Announcing Amazon Q – GenAI

By Jay Almers, Senior Solutions Architect

At AWS re:Invent 2023, Amazon announced the addition of an exciting new service that has been added to their already-impressive AI portfolio called Amazon Q. What makes this service so intriguing, especially in today’s world of GenAI, or Generative Artificial Intelligence, is the data sources the AI models are trained on.

I asked one of the most notable GenAI systems available to the general public, ChatGPT (the chat-based Generative AI solution developed by OpenAI) to describe the data sources its models were trained on. These data sources include a wide selection of books from numerous genres and time periods, websites that cover topics like news, science, art, culture and forums. It also sourced its data from scientific papers, including technical and scientific information from many different fields and areas of study, as well as “common crawl data” and “other textual sources” which are comprised of newspapers, magazines, articles and other written content available on the Internet. An important thing to note about ChatGPT and similar solutions is that its responses may not include the most accurate or up-to-date data as there is a specific cutoff date for which it has data; as of this post, this cutoff date is April 2023. That’s where Amazon Q enters the conversation.

A first person response from ChatGPT

So, how is Amazon Q different?

Much like ChatGPT and other GenAI systems out there, Amazon Q takes a starting question (prompt) and generates and returns a response based on the data sources its models had been trained on. Using natural language processing, the AI solution is usually able to interpret and understand the context and subject matter being asked of it. It also has a concept of tonality, complexity, or if it needs further clarification because the initial prompt was too vague. But this is where Amazon Q seemingly splits away from the other GenAI solutions that are available today. According to AWS, you can use Amazon Q to have conversations, solve problems, generate content, gain insights and take action by connecting to your company’s information repositories, code, data, and enterprise systems. I emphasized this last part because of this major shift how the solution is trained. Rather than OpenAI’s data sources being derived from the “Public Web”, Amazon Q can be connected to an organization’s internal documents, code, and proprietary information so that the information it returns is organization centric.

Imagine the Human Resources department of your organization needing to sift through countless procedural documents to change a VERY legally problematic occurrence of the word “and” to “or”. Utilizing an AI solution that has been trained on your organization’s documents to do the monotonous task of sifting through that information for you would be a tremendous time saver.

Now imagine you have lost a couple of key software engineers or application developers and their documentation is not as polished as we’d all like. Having a solution that could be trained on your own proprietary source code could provide you with a deeper understanding of the code as well as provide your current and future developers with the starting point they are looking for where the documentation is lacking.

If Amazon Q is connected to our data, how do we keep it secure?

Amazon Q, like every other AWS service, follows a shared security model where AWS is responsible for protecting all the infrastructure that runs the AWS Cloud globally and the customer is responsible for securing and protecting the content that runs within the AWS Cloud. Amazon Q uses “data source connectors” to access and crawl your organization’s data, such as Confluence Wikis, GitHub repositories, and Salesforce instances to name a few, for use in its training and responses.

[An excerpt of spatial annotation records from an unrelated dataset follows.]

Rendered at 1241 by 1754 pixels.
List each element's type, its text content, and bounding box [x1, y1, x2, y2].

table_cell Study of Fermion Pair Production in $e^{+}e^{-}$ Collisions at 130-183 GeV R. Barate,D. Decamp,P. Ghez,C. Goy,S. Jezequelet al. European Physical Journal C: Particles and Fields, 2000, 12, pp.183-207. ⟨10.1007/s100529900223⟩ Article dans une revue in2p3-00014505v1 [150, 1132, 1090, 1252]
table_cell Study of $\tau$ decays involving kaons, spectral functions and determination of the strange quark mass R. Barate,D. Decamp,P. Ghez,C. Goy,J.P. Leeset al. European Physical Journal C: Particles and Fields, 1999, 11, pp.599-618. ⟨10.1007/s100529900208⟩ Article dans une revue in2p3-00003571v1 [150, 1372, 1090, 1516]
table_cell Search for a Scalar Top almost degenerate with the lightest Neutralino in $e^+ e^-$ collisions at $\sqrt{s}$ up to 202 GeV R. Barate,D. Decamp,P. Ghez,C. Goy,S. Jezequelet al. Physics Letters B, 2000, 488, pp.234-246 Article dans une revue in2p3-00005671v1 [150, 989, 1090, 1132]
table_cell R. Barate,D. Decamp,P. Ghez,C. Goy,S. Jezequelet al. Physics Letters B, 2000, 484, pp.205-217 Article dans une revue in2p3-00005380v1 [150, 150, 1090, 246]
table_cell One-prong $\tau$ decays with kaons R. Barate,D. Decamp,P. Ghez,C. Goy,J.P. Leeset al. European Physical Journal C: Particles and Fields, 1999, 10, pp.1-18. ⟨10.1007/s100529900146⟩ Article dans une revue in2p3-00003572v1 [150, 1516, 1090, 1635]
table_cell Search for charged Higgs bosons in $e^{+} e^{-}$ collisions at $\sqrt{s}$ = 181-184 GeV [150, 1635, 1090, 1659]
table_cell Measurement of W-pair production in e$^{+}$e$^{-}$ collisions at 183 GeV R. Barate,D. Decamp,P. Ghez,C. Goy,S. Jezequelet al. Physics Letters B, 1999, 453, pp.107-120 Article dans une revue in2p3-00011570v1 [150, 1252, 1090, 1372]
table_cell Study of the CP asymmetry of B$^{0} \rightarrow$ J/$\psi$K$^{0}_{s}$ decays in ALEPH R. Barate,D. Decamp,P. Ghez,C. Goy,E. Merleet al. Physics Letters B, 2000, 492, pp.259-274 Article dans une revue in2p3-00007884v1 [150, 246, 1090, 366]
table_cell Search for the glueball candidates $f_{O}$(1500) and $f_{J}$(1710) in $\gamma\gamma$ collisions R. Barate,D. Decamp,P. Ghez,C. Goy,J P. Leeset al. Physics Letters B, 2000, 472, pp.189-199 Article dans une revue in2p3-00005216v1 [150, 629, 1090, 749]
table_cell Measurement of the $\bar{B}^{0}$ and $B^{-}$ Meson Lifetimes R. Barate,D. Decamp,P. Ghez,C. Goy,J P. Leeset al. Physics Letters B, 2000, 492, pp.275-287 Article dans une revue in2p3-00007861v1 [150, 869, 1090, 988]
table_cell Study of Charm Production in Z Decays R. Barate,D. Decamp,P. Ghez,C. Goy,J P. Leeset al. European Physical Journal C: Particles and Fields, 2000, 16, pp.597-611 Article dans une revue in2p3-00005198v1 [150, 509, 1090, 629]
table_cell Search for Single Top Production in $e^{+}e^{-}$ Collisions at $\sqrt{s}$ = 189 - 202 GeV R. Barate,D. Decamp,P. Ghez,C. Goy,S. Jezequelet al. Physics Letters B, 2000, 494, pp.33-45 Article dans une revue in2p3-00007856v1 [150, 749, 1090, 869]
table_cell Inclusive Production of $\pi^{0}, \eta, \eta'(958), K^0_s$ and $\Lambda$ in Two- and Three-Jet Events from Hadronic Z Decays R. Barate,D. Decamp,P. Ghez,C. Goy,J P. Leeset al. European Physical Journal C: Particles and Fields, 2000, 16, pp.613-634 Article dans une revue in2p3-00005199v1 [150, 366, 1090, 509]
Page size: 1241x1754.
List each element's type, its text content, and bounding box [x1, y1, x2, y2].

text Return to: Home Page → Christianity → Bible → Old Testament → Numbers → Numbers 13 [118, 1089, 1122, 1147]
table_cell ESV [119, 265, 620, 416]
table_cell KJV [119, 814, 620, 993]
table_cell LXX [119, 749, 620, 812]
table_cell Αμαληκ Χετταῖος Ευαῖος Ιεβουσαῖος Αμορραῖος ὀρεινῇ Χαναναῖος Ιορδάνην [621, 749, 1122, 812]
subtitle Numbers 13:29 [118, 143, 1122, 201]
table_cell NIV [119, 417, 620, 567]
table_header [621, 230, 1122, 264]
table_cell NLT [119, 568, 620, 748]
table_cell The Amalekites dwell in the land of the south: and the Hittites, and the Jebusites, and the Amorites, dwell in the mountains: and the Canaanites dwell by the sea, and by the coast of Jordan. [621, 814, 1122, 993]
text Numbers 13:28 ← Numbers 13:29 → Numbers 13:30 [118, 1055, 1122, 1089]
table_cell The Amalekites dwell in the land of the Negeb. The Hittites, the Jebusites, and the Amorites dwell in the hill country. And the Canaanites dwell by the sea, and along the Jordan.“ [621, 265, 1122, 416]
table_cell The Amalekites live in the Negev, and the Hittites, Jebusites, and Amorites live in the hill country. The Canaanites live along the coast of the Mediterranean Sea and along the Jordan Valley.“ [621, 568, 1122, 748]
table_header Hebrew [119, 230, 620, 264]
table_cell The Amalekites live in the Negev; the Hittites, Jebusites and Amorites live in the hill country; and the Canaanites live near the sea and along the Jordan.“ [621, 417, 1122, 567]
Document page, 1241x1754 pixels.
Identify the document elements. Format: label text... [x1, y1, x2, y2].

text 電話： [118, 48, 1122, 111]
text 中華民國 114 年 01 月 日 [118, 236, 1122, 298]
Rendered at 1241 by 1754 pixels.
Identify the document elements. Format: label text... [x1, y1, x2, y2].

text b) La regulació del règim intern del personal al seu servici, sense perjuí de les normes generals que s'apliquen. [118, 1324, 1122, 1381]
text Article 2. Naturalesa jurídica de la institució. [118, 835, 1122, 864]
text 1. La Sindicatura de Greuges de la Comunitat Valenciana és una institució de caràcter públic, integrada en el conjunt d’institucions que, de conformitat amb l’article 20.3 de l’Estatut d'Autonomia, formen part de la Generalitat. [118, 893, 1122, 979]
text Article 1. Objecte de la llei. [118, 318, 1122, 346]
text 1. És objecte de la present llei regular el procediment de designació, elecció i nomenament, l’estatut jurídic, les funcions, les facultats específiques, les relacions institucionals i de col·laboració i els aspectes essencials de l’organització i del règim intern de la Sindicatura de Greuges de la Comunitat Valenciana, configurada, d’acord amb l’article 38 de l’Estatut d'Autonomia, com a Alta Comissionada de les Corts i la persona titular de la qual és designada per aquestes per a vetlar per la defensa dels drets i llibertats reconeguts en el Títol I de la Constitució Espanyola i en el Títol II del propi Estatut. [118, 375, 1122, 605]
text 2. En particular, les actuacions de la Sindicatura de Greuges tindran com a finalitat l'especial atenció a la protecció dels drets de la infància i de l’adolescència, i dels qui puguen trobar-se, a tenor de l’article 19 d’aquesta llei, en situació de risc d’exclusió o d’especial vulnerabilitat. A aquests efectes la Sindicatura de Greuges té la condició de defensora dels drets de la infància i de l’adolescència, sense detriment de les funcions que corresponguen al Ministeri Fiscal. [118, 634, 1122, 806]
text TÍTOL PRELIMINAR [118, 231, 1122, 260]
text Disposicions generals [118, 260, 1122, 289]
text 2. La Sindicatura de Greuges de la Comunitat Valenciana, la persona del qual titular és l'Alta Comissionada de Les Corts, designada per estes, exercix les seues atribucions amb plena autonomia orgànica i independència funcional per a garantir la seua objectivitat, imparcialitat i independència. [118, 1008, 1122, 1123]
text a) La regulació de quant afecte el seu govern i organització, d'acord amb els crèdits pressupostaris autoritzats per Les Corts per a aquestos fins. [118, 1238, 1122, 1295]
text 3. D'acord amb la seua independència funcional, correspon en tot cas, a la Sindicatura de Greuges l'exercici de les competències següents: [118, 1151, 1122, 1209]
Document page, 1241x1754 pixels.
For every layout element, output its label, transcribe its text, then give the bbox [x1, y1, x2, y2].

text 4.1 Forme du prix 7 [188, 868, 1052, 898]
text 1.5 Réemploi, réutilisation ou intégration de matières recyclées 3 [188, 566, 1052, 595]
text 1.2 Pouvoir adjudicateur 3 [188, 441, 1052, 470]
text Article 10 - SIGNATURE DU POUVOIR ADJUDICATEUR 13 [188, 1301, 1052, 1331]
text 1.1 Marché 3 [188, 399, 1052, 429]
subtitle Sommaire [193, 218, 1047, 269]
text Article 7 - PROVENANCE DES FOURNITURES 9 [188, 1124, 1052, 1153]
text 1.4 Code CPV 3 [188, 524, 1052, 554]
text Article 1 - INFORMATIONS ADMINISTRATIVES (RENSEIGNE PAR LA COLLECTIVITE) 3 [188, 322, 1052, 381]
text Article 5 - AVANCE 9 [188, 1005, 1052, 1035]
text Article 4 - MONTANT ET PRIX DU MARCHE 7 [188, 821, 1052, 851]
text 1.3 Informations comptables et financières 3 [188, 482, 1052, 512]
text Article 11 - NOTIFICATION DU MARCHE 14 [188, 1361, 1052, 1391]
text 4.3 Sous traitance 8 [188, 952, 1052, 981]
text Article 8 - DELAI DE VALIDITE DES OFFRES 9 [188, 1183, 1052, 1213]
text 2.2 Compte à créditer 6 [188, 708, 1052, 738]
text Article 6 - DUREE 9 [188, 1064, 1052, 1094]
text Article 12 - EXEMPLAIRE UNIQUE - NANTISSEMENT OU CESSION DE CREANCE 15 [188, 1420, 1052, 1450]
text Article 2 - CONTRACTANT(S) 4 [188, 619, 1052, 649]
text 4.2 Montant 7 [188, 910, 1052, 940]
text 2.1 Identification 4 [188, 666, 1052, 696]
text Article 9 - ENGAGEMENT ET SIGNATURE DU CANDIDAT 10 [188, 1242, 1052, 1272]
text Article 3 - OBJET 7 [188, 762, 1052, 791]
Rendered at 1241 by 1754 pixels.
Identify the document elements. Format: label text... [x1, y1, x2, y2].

Using these connectors stores credentials in AWS Secrets Manager and IAM policies to control access to these secrets.

It is important to note that AWS warns users and organizations to follow general security best practices as it pertains to unintentional disclosure of sensitive information:

“We strongly recommend that you never put confidential or sensitive information, such as your customers’ email addresses, into tags or free-form text fields such as a Name field. This includes when you work with Amazon Q or other AWS services using the console, API, AWS CLI, or AWS SDKs. Any data that you enter into tags or free-form text fields used for names may be used for billing or diagnostic logs. If you provide a URL to an external server, we strongly recommend that you do not include credentials information in the URL to validate your request to that server.”

We are certainly just getting started in the world of Generative AI and with all new technologies, there’s still a lot of refinement that needs to be done as use-cases and enhancements are developed. Artificial Intelligence is here to stay and what will end up setting individuals and organizations apart will be how they choose to approach AI; resist it and be swallowed by the wave or embrace it and use it as a tool to make better use of our most precious and valuable commodity – time.